Work to complete. Copy every record exactly as it stands. Leave the pictures out.

Provided entries.
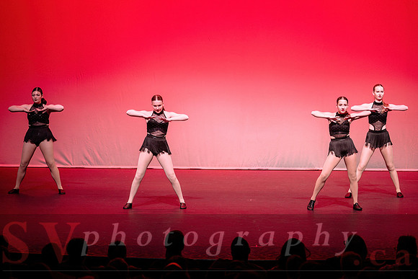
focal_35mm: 108
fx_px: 1251
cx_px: 227
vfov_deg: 12.7
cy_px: 113
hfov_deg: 19.0
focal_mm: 90
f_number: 2.8
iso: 1600
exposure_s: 1/400
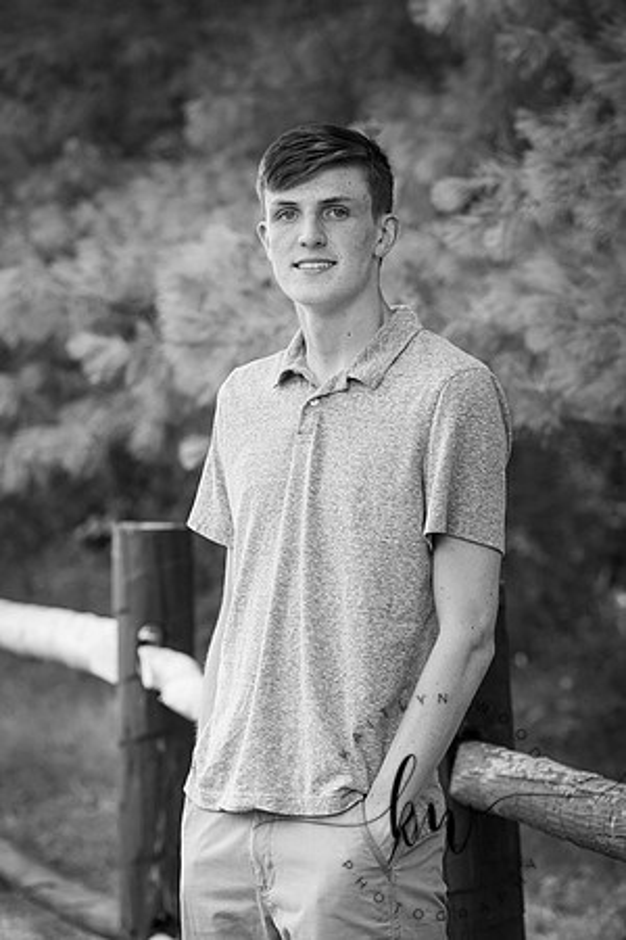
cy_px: 470
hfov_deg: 8.6
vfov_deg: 12.8
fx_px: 4173
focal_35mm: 160
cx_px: 313
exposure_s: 1/200
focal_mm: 160
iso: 500
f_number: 6.3
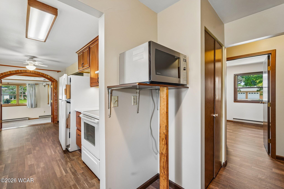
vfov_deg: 72.0
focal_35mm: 16
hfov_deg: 95.0
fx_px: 130
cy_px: 94
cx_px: 142
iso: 400
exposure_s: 1/13
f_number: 8
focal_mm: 16.5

Answer to this task.
focal_35mm: 108
fx_px: 1251
cx_px: 227
vfov_deg: 12.7
cy_px: 113
hfov_deg: 19.0
focal_mm: 90
f_number: 2.8
iso: 1600
exposure_s: 1/400
cy_px: 470
hfov_deg: 8.6
vfov_deg: 12.8
fx_px: 4173
focal_35mm: 160
cx_px: 313
exposure_s: 1/200
focal_mm: 160
iso: 500
f_number: 6.3
vfov_deg: 72.0
focal_35mm: 16
hfov_deg: 95.0
fx_px: 130
cy_px: 94
cx_px: 142
iso: 400
exposure_s: 1/13
f_number: 8
focal_mm: 16.5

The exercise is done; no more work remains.